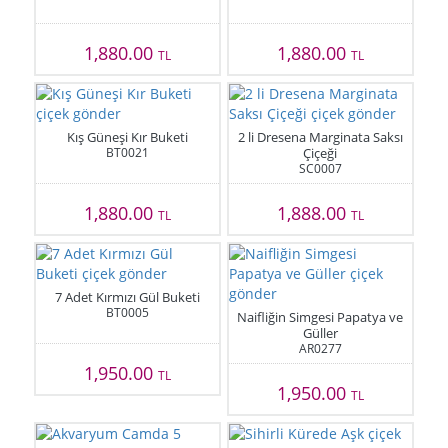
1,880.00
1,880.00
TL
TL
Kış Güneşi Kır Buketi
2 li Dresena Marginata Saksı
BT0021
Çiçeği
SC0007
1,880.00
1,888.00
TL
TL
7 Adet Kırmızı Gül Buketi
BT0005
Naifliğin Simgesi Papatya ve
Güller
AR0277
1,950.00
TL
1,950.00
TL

▬▬▬▬▬▬▬▬▬▬

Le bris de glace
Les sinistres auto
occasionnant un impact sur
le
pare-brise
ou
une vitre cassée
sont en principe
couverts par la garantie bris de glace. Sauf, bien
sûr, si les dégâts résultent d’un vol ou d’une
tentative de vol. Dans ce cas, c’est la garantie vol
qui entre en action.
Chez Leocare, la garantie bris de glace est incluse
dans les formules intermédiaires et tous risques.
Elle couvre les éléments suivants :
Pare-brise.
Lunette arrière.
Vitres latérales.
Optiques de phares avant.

▬▬▬▬▬▬▬▬▬▬

Task item
Can you write out the stretch from the line containing "Le bris de glace" through the line containing "Optiques de phares avant." again, swapping in "casse de vitrage" for each "bris de glace" and leaving everything else unchanged?

Written response
Le casse de vitrage
Les sinistres auto
occasionnant un impact sur
le
pare-brise
ou
une vitre cassée
sont en principe
couverts par la garantie casse de vitrage. Sauf, bien
sûr, si les dégâts résultent d’un vol ou d’une
tentative de vol. Dans ce cas, c’est la garantie vol
qui entre en action.
Chez Leocare, la garantie casse de vitrage est incluse
dans les formules intermédiaires et tous risques.
Elle couvre les éléments suivants :
Pare-brise.
Lunette arrière.
Vitres latérales.
Optiques de phares avant.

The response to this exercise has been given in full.